EXERCISE REQUIREMENTS.
Copy out the entire listing below exactly, but without its pictures.

INPUT DATA.
____
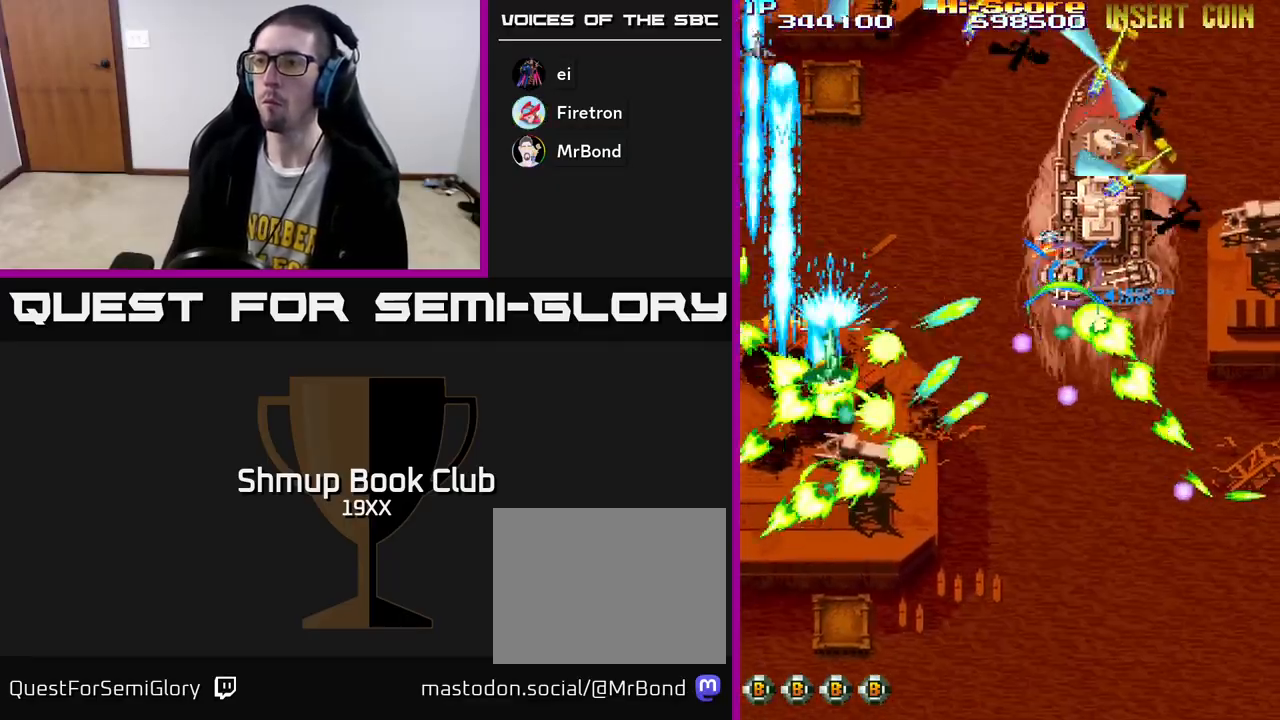
{"buttons": ["A", "R2", "DPAD_RIGHT"], "left_stick": "center", "right_stick": "center", "events": [[117, "A", "down"], [350, "DPAD_RIGHT", "up"], [467, "DPAD_RIGHT", "down"], [500, "DPAD_DOWN", "up"]]}
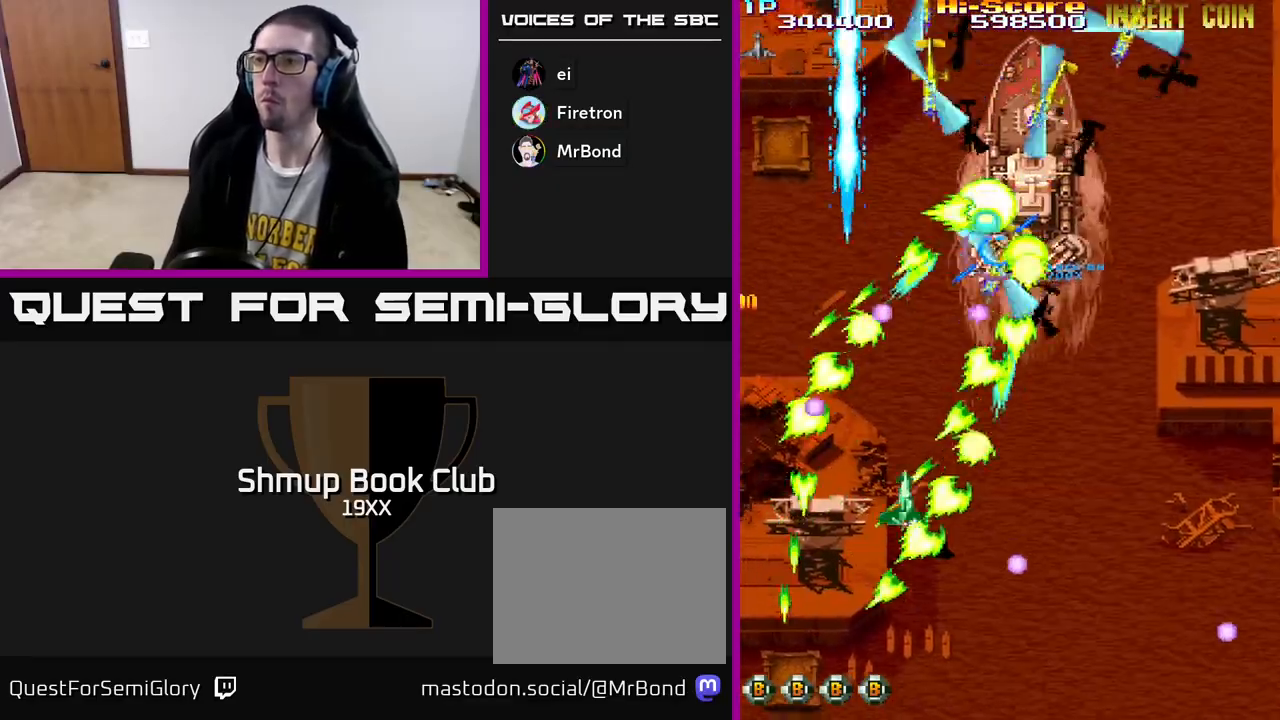
{"buttons": ["R2", "DPAD_DOWN", "DPAD_LEFT"], "left_stick": "center", "right_stick": "center", "events": [[267, "A", "up"], [283, "DPAD_DOWN", "down"], [283, "DPAD_RIGHT", "up"], [317, "DPAD_LEFT", "down"], [350, "DPAD_DOWN", "up"], [450, "DPAD_DOWN", "down"]]}
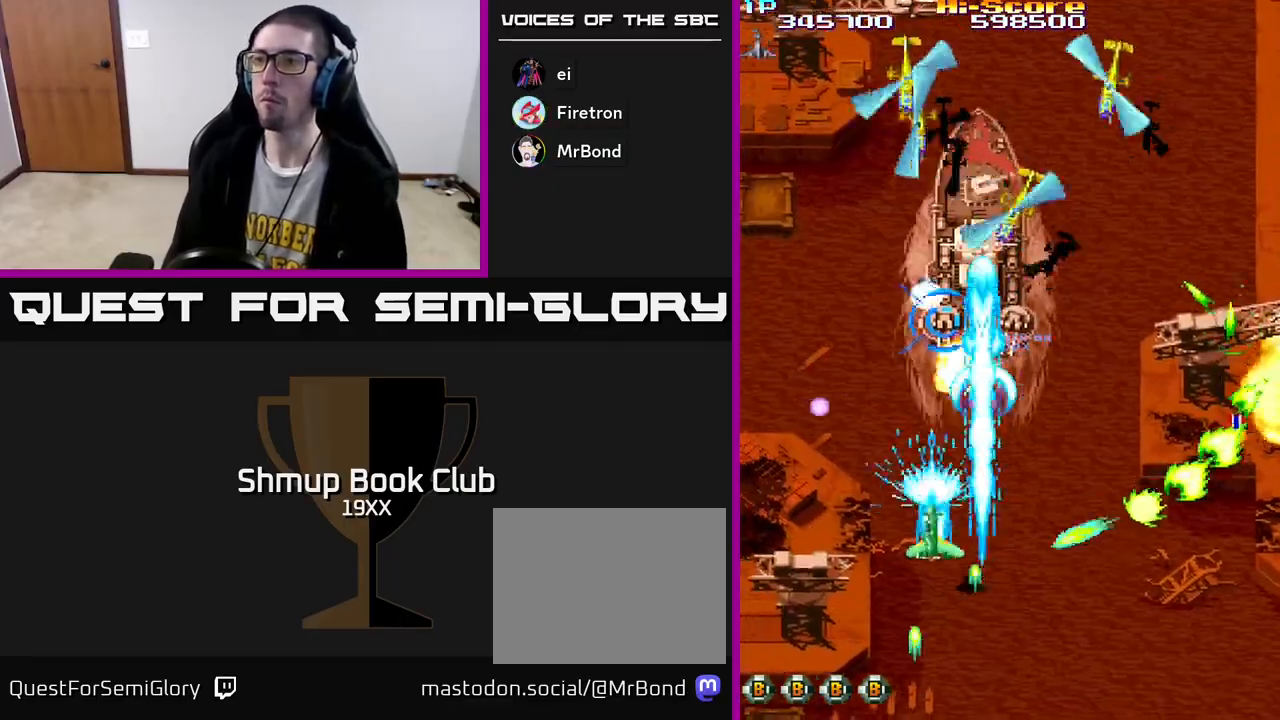
{"buttons": ["R2", "DPAD_UP", "DPAD_RIGHT"], "left_stick": "center", "right_stick": "center", "events": [[33, "DPAD_LEFT", "up"], [100, "DPAD_RIGHT", "down"], [250, "DPAD_RIGHT", "up"], [283, "DPAD_LEFT", "down"], [333, "DPAD_DOWN", "up"], [433, "DPAD_LEFT", "up"], [467, "DPAD_RIGHT", "down"], [467, "DPAD_UP", "down"]]}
____
ANSWER BOX.
{"buttons": ["A", "R2", "DPAD_RIGHT"], "left_stick": "center", "right_stick": "center", "events": [[117, "A", "down"], [350, "DPAD_RIGHT", "up"], [467, "DPAD_RIGHT", "down"], [500, "DPAD_DOWN", "up"]]}
{"buttons": ["R2", "DPAD_DOWN", "DPAD_LEFT"], "left_stick": "center", "right_stick": "center", "events": [[267, "A", "up"], [283, "DPAD_DOWN", "down"], [283, "DPAD_RIGHT", "up"], [317, "DPAD_LEFT", "down"], [350, "DPAD_DOWN", "up"], [450, "DPAD_DOWN", "down"]]}
{"buttons": ["R2", "DPAD_UP", "DPAD_RIGHT"], "left_stick": "center", "right_stick": "center", "events": [[33, "DPAD_LEFT", "up"], [100, "DPAD_RIGHT", "down"], [250, "DPAD_RIGHT", "up"], [283, "DPAD_LEFT", "down"], [333, "DPAD_DOWN", "up"], [433, "DPAD_LEFT", "up"], [467, "DPAD_RIGHT", "down"], [467, "DPAD_UP", "down"]]}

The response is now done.